Still no jokes .....at least I cannot think of one. Not a lot amuses me at the moment.
 

Keith

Moderator
Well I'll fuck a duck! Mulligatawny here too :thumbsup:

Must be a fat bastard thing, right?

That's quite funny isn't it? :shrug:
 

Ian Anderson

Lifetime Supporter
On a bitterly cold winter morning a husband and wife in Northern Arizona were listening to the radio during breakfast. They heard the announcer say,
"We are going to have 8 to 10 inches of snow today. You must park your car on the even-numbered side of the street, so the snow plows can get through." So the good wife went out and moved her car.

A week later while they are eating breakfast again, the radio announcer said, "We are expecting 10 to 12 inches of snow today. You must park your car on the odd-numbered side of the street, so the snow plows can get through." The good wife went out and moved her car again.

The next week they are again having breakfast, when the radio announcer says, "We are expecting 12 to 14 inches of snow today. You must park...." Then the electric power went out. The good wife was very upset, and with a worried look on her face she said, "I don't know what to do. Which side of the street do I need to park on so the snow plows can get through?"

WORK TO DO:
Reproduce the forum thread above in full, word for word.

INFORMATION SUPPLIED:
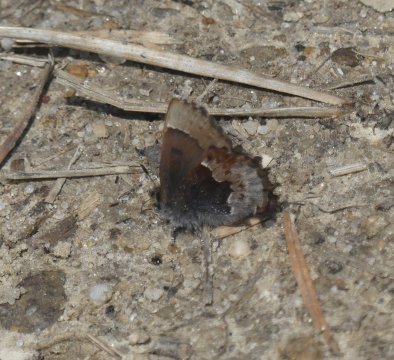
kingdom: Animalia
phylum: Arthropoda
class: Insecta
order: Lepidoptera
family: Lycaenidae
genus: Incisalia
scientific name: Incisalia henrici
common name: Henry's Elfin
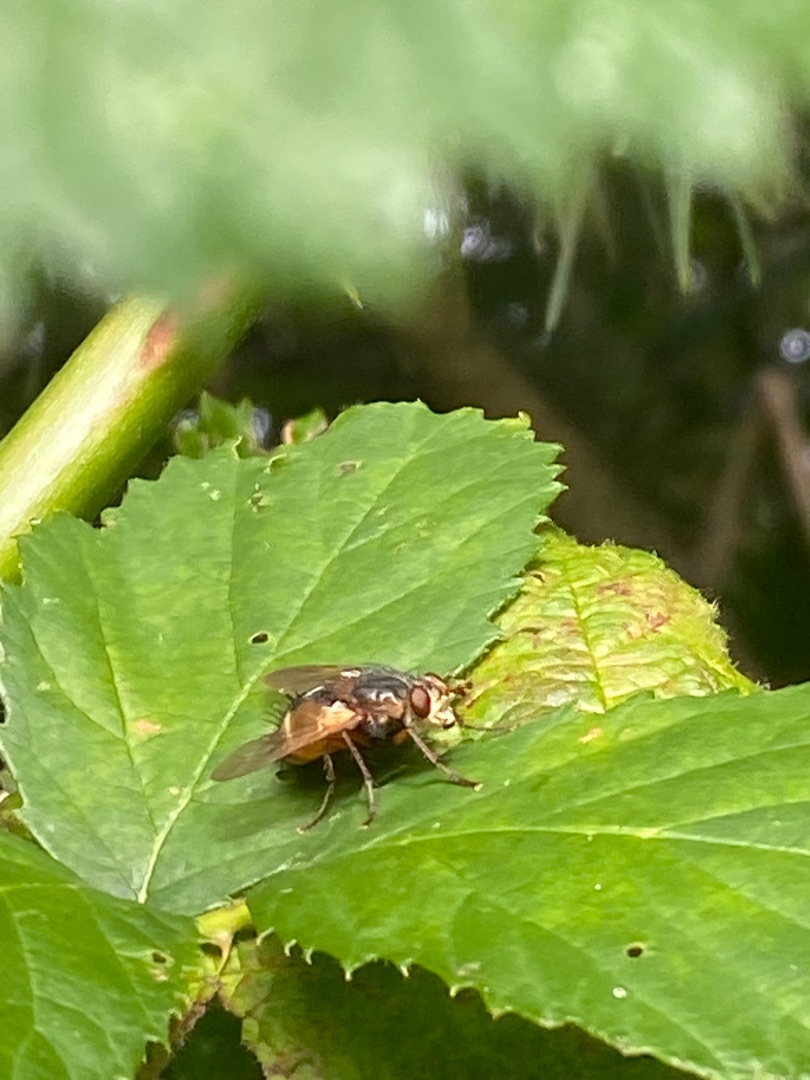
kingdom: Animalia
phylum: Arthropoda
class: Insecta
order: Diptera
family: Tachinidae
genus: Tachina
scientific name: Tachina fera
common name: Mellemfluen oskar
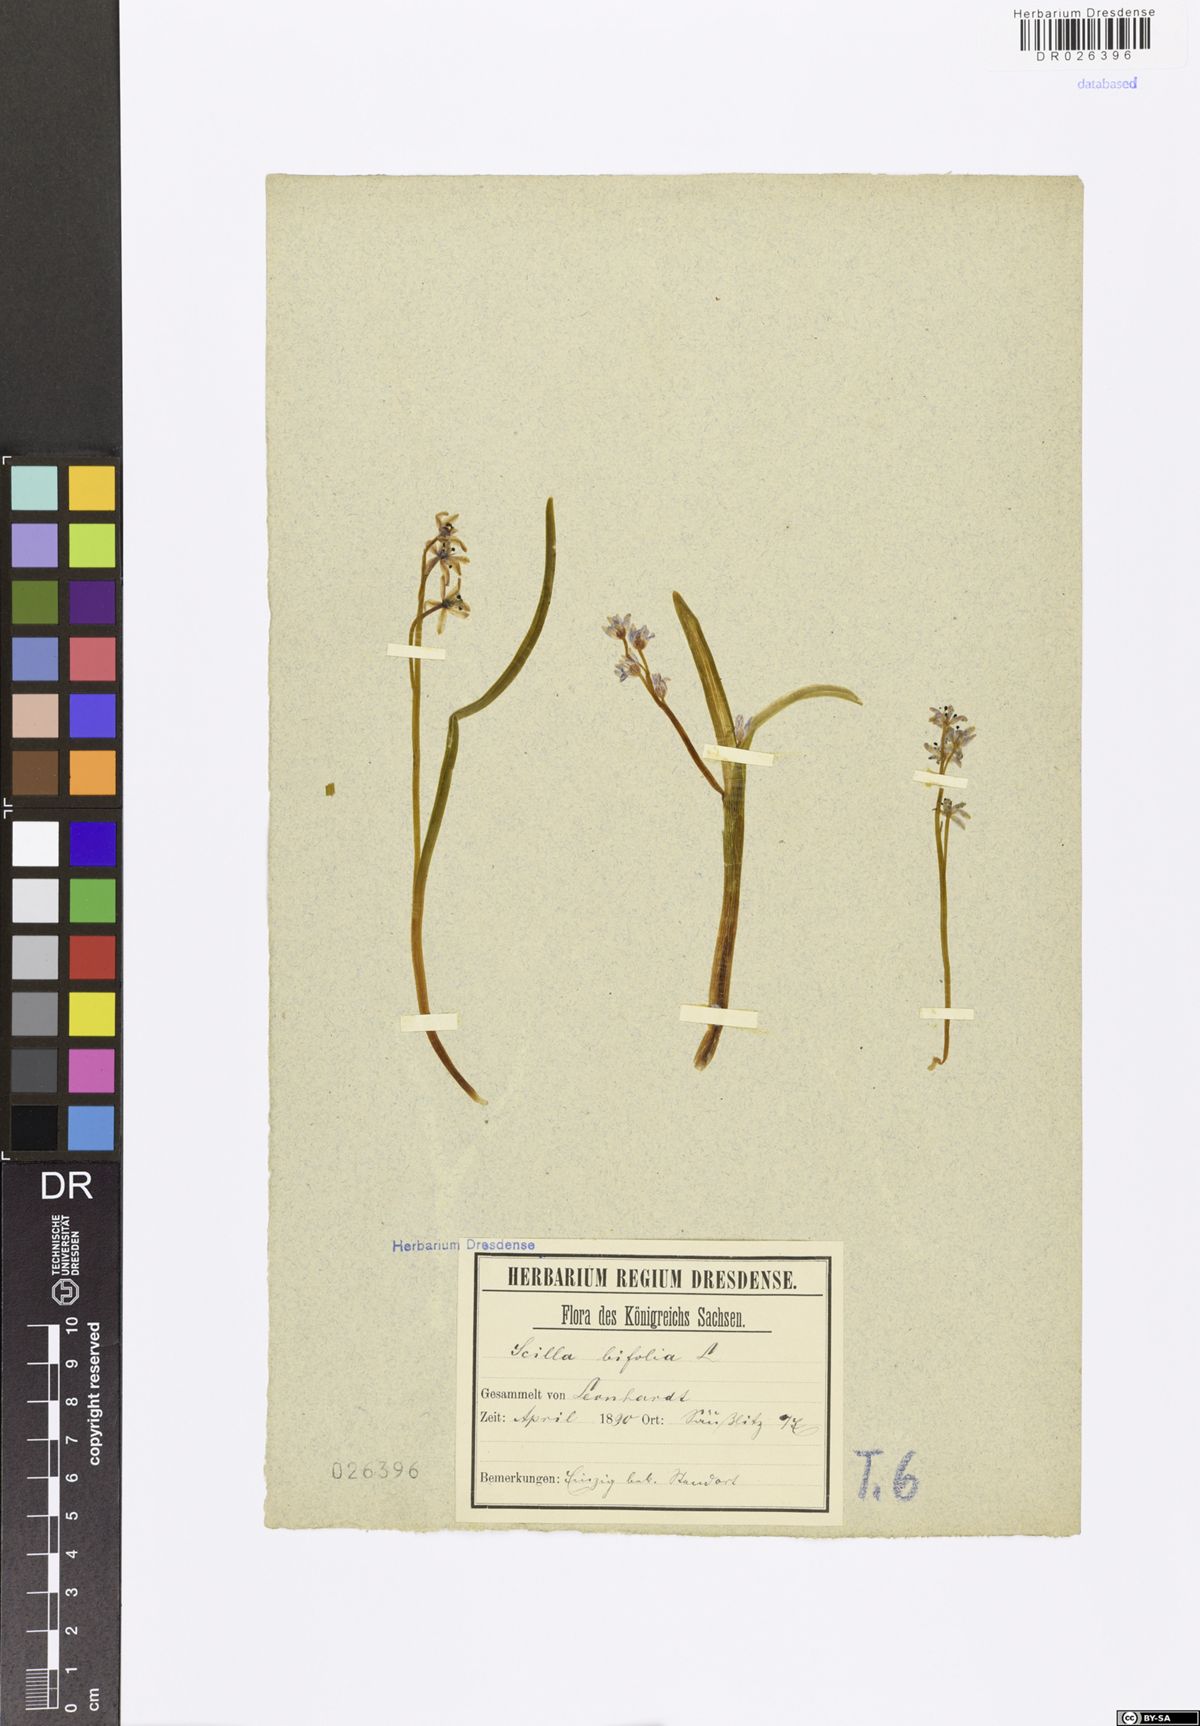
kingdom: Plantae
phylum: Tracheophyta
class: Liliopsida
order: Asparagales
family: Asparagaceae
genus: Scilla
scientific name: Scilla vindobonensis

THE OUTPUT:
Still no jokes .....at least I cannot think of one. Not a lot amuses me at the moment.
 

Keith

Moderator
Well I'll fuck a duck! Mulligatawny here too :thumbsup:

Must be a fat bastard thing, right?

That's quite funny isn't it? :shrug:
 

Ian Anderson

Lifetime Supporter
On a bitterly cold winter morning a husband and wife in Northern Arizona were listening to the radio during breakfast. They heard the announcer say,
"We are going to have 8 to 10 inches of snow today. You must park your car on the even-numbered side of the street, so the snow plows can get through." So the good wife went out and moved her car.

A week later while they are eating breakfast again, the radio announcer said, "We are expecting 10 to 12 inches of snow today. You must park your car on the odd-numbered side of the street, so the snow plows can get through." The good wife went out and moved her car again.

The next week they are again having breakfast, when the radio announcer says, "We are expecting 12 to 14 inches of snow today. You must park...." Then the electric power went out. The good wife was very upset, and with a worried look on her face she said, "I don't know what to do. Which side of the street do I need to park on so the snow plows can get through?"